Ainda falando da parte técnica do filme, gostei muito da direção de fotografia de Hagen Bogdanski. Ele faz um ótimo trabalho independente da complexidade da cena – o filme segue com qualidade nos planos externos, internos, filmados de dia ou à noite.

Esta é uma grande produção histórica, cheia de detalhes e de locações. Para que o filme funcione, vários elementos precisam funcionar bem. Por isso vale destacar o ótimo trabalho de Udo Kramer no design de produção; o de Stefan Hauck, Samuel Jaeger, Anja Müller, Aziz Rafiq e Stefan Speth na direção de arte; o de Idriss El Gholb, Rakaa Mohamed, Mark Rosinski e Heike Wolf com a decoração de set; e o de Thomas Oláh nos figurinos. Muito bom também o trabalho da equipe envolvida com a maquiagem e liderada por Daniela Skala, assim como o trabalho do grupo responsável pelo departamento de som e liderado por Max Walter.

Do elenco, sem dúvida o destaque vai para Tom Payne. O ator tem carisma e sustenta bem a responsabilidade de fazer o protagonista. Gostei também do desempenho do sempre ótimo Ben Kingsley e do competente Stellan Skarsgard.

The Physician estreou em dezembro de 2013 na Alemanha e na Espanha. Depois o filme chegou aos cinemas da Ucrânia, da Polônia e da Macedônia. A previsão para a estreia no Brasil passou do final de junho para o final de setembro. Ou seja, esta produção estreou em poucos mercados até agora, e ainda não foi vista nos Estados Unidos. Por isso mesmo praticamente não teve repercussão relevante entre a crítica e o público.

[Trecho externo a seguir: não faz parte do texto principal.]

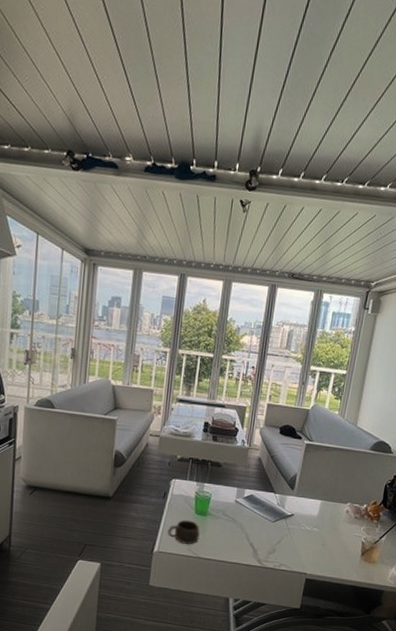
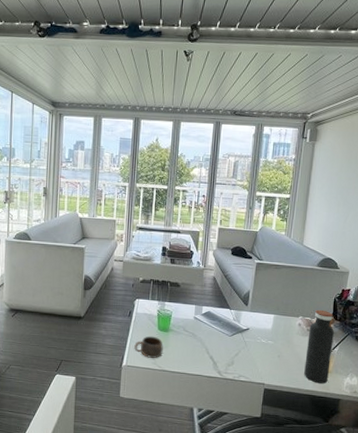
water bottle: none [348,496,383,574] -> present [304,309,334,384]

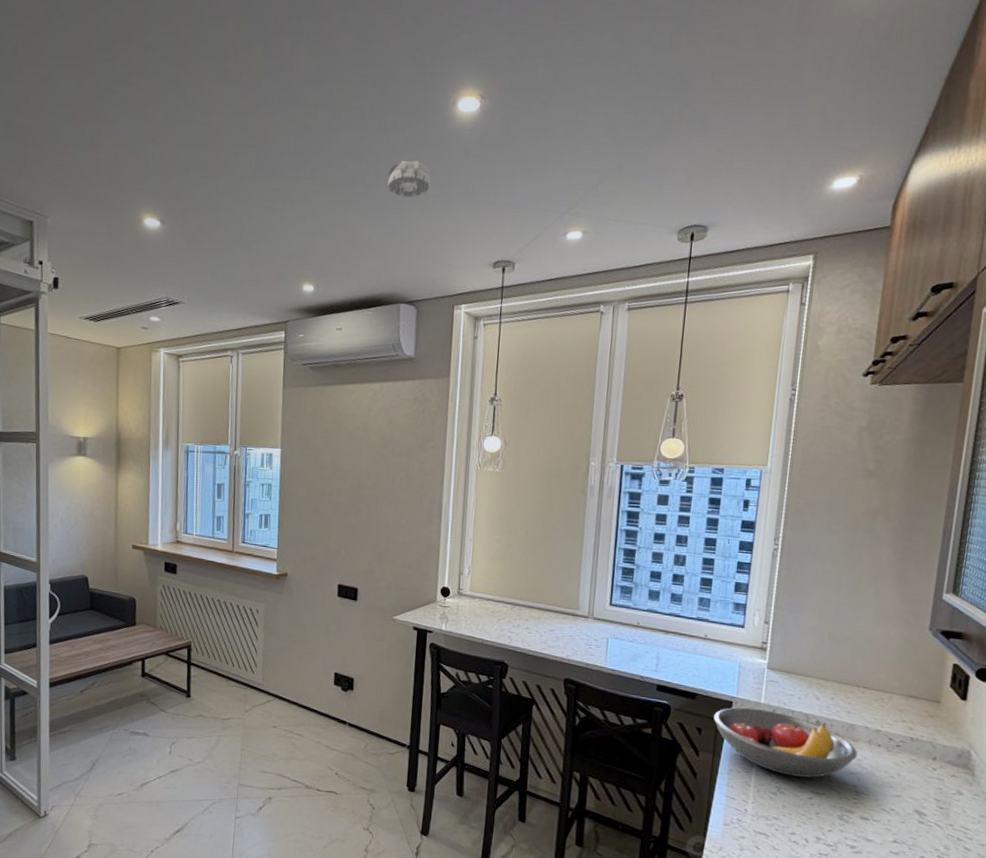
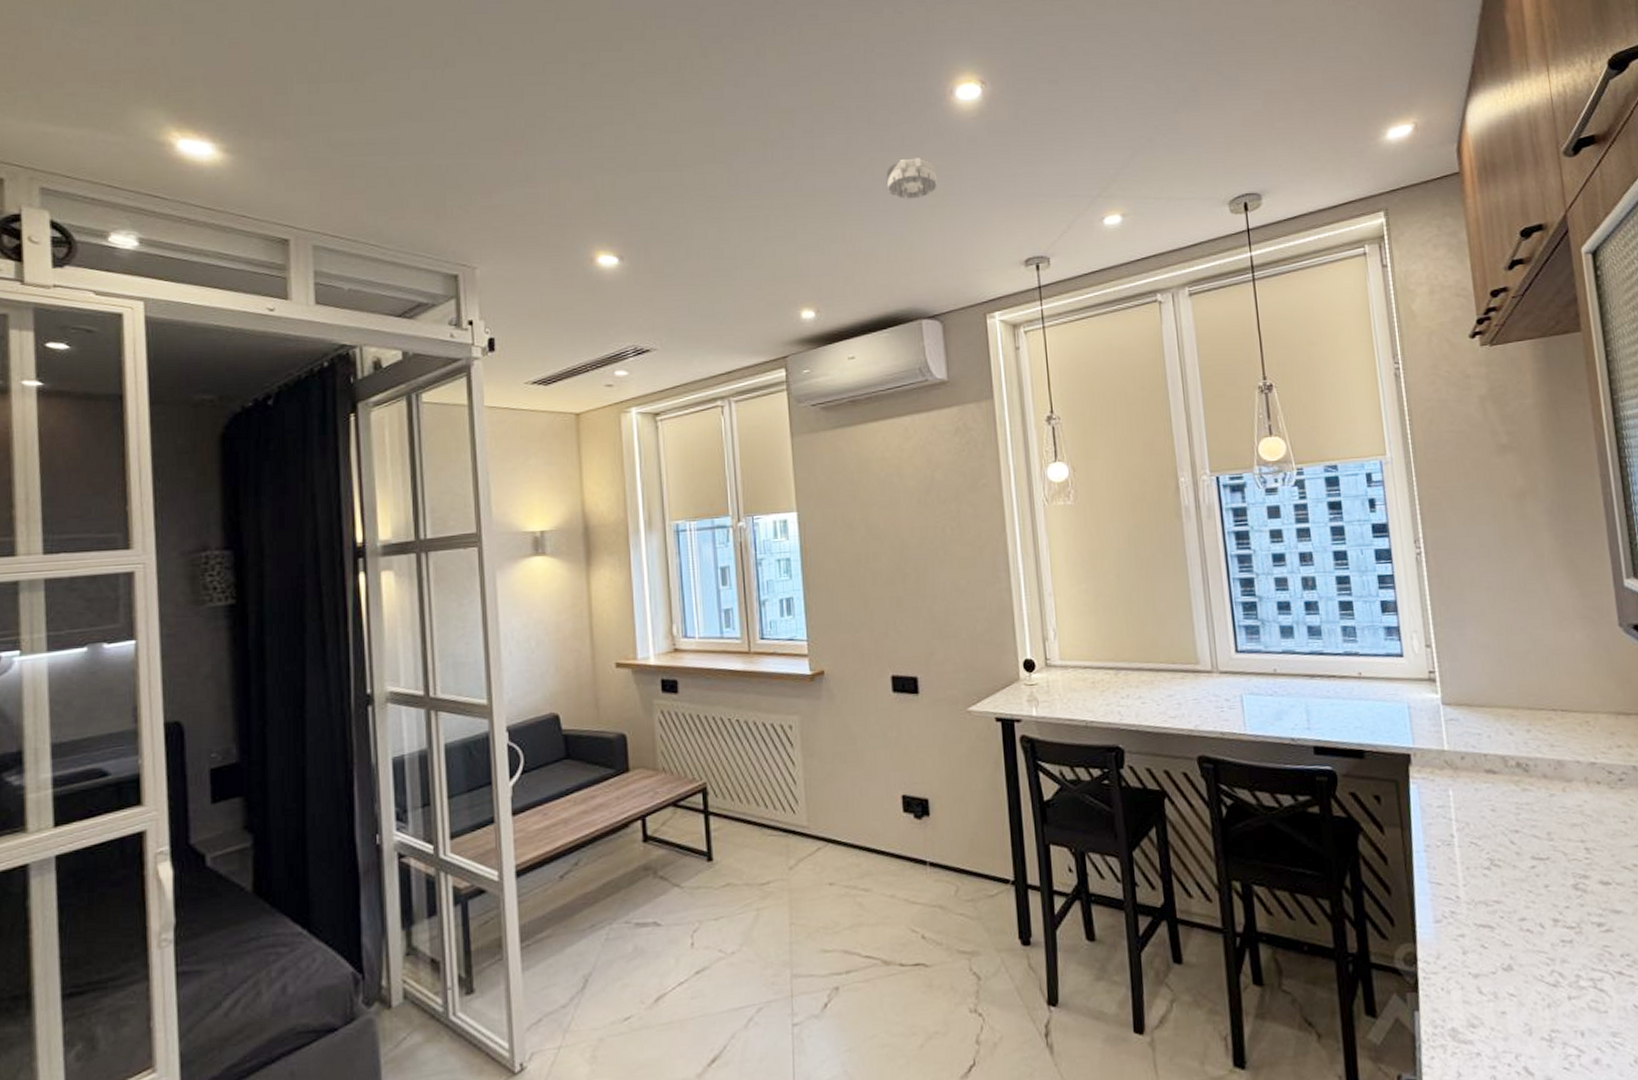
fruit bowl: present [713,707,858,778] -> none [1390,758,1576,842]

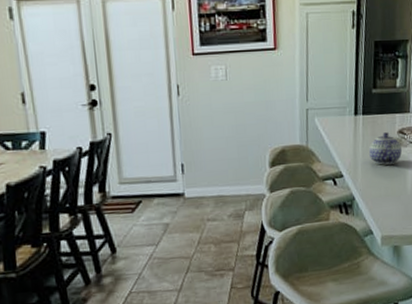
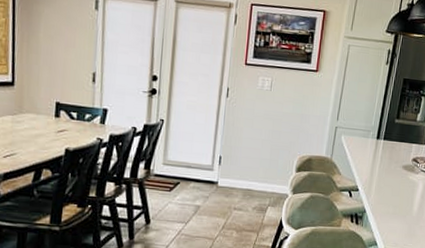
teapot: present [369,132,402,165] -> none [384,158,414,187]

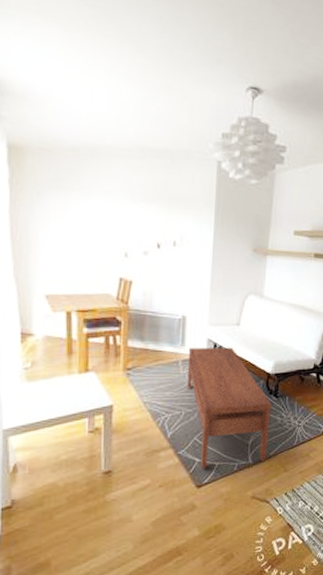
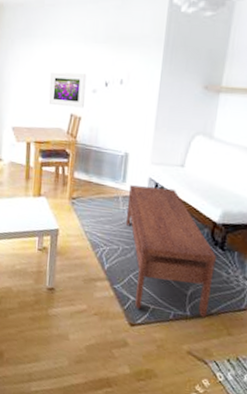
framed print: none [91,231,136,271] -> present [48,71,87,108]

Produção 100% alemã, Der Medicus, no título original, teve muitas cenas filmadas em seu país de origem. Berlim, Brandenburg e Cologne foram locais utilizados pela produção, assim como o Marrocos – certamente para as cenas no deserto.

The Physician é baseado no livro homônimo do escritor norte-americano Noah Gordon, conhecido por escrever obras históricas que contam a evolução da medicina assim como sobre ética médica, a Inquisição e a cultura judia. Nascido em 1926 em Worcester, no estado de Massachusetts, ele se formou como jornalista em 1950. De acordo com este artigo da Wikipédia e a página oficial do escritor, o livro The Physician, que inspirou este filme e foi lançado em 1986, faz parte de uma trilogia que conta a saga da família Cole. Além deste livro, que virou bestseller, ele lançou as obras Shaman (1992) e Matters of Choice (1996).

Esta produção foi indicada a cinco prêmios no German Film Awards mas, para a infelicidade dos produtores, saiu de mãos vazias da premiação.

Os usuários do site IMDb deram a nota 7,3 para The Physician. Uma avaliação muito boa – e generosa para os padrões do site.

CONCLUSÃO: Filmes de época sempre são interessantes. Mesmo quando usam recursos muito batidos. The Physician não reinventa a roda em termos de produções deste tipo, mas também não deixa a peteca cair. Voltando para a Idade Média, uma das épocas mais tenebrosas da humanidade, este filme mostra como a crescente vontade de aprender e de oferecer ajuda para pessoas simples conseguiu quebrar a forte “ditadura” das religiões. Mais que fé, a questão da briga pelo poder era o que definia alguns dogmas. Vencidos com o tempo e a persistência, estes dogmas deram lugar aos avanços da medicina, foco central desta história bem contada. O filme sofre, contudo, por ser longo demais e lento em alguns momentos. Mas é bem feito.

  1. Klatoo Zakry
    30 de junho de 2014 às 12:21

    Gostei muito da sua crítica e observações. – O filme é uma longa viagem intrigante, divertida e algumas vezes assustadora.

  2. Ana
    11 de julho de 2014 às 17:37

    Adoro seus comentários, mas já estou esperando outra dica e nada, Você não assistiu nada?